The 18th June is Waterloo Day, remembered by the Regiment for the famous cavalry charge of the Scots Greys as part of the Union Brigade. Initially the Brigade were sited on the reverse side of a ridge, so they would remain unseen from the French army. As Napoleon’s men came up the slope to attack the infantry, the Union Brigade emerged over the ridge, charged down and smashed into the French ranks halting the first major attack. What must it have been like for the French infantry to suddenly hear the thunder of hooves and see the cavalry emerge, picking up speed towards them?
Instead of returning to their lines the Scots Greys continued on to attack the French. Unfortunately this was a step too far. Their horses tired and the French Cuirassiers and Lancers swooped onto the Greys as they attempted to return. The 2nd Dragoons had halted Napoleon’s advance but at great cost. From 391 men who went into battle 102 were killed and 98 wounded.
The individual stories of bravery are incredible. Captain Edward Cheney, whose Waterloo medal is held by the regimental museum, had four horses killed and a fifth wounded from under him in the battle.
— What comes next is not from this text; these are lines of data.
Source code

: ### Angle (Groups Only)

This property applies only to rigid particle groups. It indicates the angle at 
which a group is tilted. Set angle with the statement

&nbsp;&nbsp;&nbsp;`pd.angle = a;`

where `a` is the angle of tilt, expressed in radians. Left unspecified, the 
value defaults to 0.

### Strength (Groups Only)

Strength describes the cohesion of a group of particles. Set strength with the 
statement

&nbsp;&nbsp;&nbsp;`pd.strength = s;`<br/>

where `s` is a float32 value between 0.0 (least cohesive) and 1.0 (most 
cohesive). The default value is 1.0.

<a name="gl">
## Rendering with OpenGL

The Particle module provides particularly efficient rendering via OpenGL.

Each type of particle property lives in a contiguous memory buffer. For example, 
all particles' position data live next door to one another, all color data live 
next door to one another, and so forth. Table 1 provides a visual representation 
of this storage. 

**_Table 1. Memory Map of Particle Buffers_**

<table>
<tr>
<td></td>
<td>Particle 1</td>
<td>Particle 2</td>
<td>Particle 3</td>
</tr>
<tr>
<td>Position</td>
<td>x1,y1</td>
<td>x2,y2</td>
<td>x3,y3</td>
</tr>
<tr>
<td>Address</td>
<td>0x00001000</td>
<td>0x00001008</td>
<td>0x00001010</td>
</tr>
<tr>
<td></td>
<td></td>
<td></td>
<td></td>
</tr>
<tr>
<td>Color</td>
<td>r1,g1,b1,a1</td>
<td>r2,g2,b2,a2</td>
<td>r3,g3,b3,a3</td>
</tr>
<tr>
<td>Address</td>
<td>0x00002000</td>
Lt-Col James Inglis Hamilton who led the charge was seen holding his horse’s reins in his teeth as he had been badly wounded in both arms; he would be killed before the end of the battle. The saddle of Lieutenant James Gape still has two musket balls lodged in it but was one of the fortunate men that survived.
The most famous story is that of Sergeant Charles Ewart who took the French 45th Regiment of Infantry of the Line’s standard.
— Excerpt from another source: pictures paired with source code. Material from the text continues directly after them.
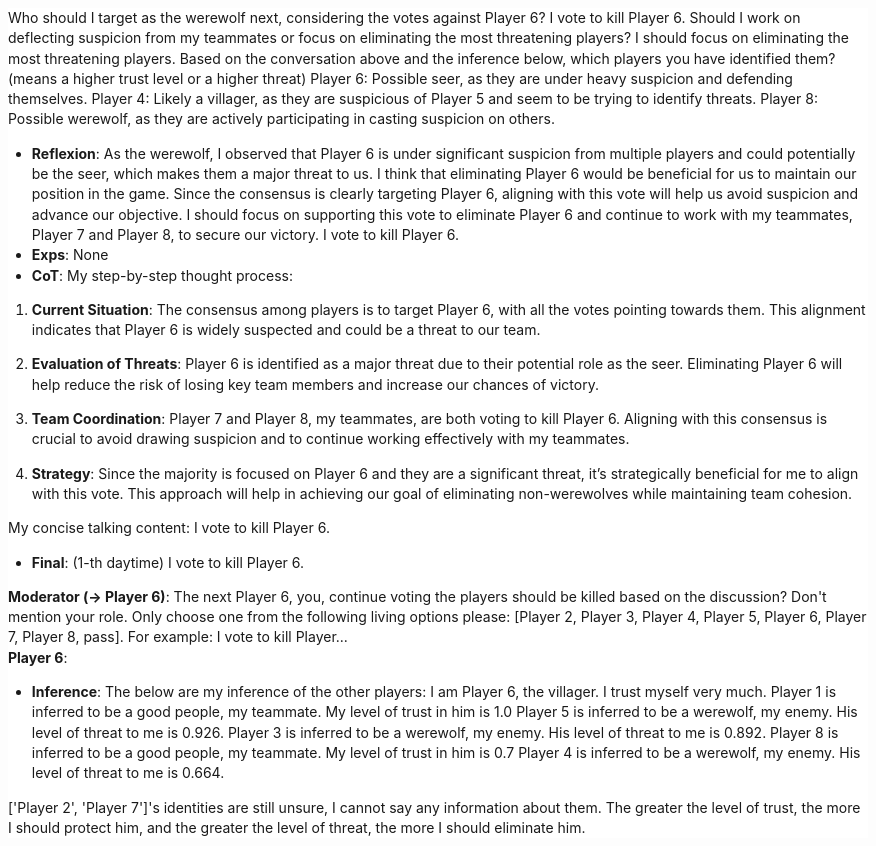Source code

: Who should I target as the werewolf next, considering the votes against Player 6? I vote to kill Player 6.
Should I work on deflecting suspicion from my teammates or focus on eliminating the most threatening players? I should focus on eliminating the most threatening players.
Based on the conversation above and the inference below, which players you have identified them? (means a higher trust level or a higher threat) Player 6: Possible seer, as they are under heavy suspicion and defending themselves.   Player 4: Likely a villager, as they are suspicious of Player 5 and seem to be trying to identify threats.   Player 8: Possible werewolf, as they are actively participating in casting suspicion on others.  
- **Reflexion**: As the werewolf, I observed that Player 6 is under significant suspicion from multiple players and could potentially be the seer, which makes them a major threat to us. I think that eliminating Player 6 would be beneficial for us to maintain our position in the game. Since the consensus is clearly targeting Player 6, aligning with this vote will help us avoid suspicion and advance our objective. I should focus on supporting this vote to eliminate Player 6 and continue to work with my teammates, Player 7 and Player 8, to secure our victory.  I vote to kill Player 6.  
- **Exps**: None  
- **CoT**: My step-by-step thought process:

1. **Current Situation**: The consensus among players is to target Player 6, with all the votes pointing towards them. This alignment indicates that Player 6 is widely suspected and could be a threat to our team.

2. **Evaluation of Threats**: Player 6 is identified as a major threat due to their potential role as the seer. Eliminating Player 6 will help reduce the risk of losing key team members and increase our chances of victory.

3. **Team Coordination**: Player 7 and Player 8, my teammates, are both voting to kill Player 6. Aligning with this consensus is crucial to avoid drawing suspicion and to continue working effectively with my teammates.

4. **Strategy**: Since the majority is focused on Player 6 and they are a significant threat, it’s strategically beneficial for me to align with this vote. This approach will help in achieving our goal of eliminating non-werewolves while maintaining team cohesion.

My concise talking content: I vote to kill Player 6.  

- **Final**: (1-th daytime) I vote to kill Player 6.  

**Moderator (-> Player 6)**: The next Player 6, you, continue voting the players should be killed based on the discussion? Don't mention your role. Only choose one from the following living options please: [Player 2, Player 3, Player 4, Player 5, Player 6, Player 7, Player 8, pass]. For example: I vote to kill Player...  
**Player 6**:  
- **Inference**: 
The below are my inference of the other players:
I am Player 6, the villager. I trust myself very much.
Player 1 is inferred to be a good people, my teammate. My level of trust in him is 1.0
Player 5 is inferred to be a werewolf, my enemy. His level of threat to me is 0.926.
Player 3 is inferred to be a werewolf, my enemy. His level of threat to me is 0.892.
Player 8 is inferred to be a good people, my teammate. My level of trust in him is 0.7
Player 4 is inferred to be a werewolf, my enemy. His level of threat to me is 0.664.


['Player 2', 'Player 7']'s identities are still unsure, I cannot say any information about them.
The greater the level of trust, the more I should protect him, and the greater the level of threat, the more I should eliminate him.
One made a thrust at my groin, I parried him off and cut him down through the head. A lancer came at me - I threw the lance off by my right side and cut him through the chin and upwards through the teeth. Next, a foot soldier fired at me and then charged me with his bayonet, which I also had the good luck to parry, and then I cut him down through the head.
On taking the standard and eagle, Ewart was sent to the rear so as to protect the trophies. As a result he survived the conflict and was made a commissioned officer with the rank of Ensign.
The eagle and standard were housed in Chelsea Hospital before being returned to the Scots Greys in 1956. They are now on display for hundreds of thousands of people to see every year who visit the Royal Scots Dragoon Guards Museum.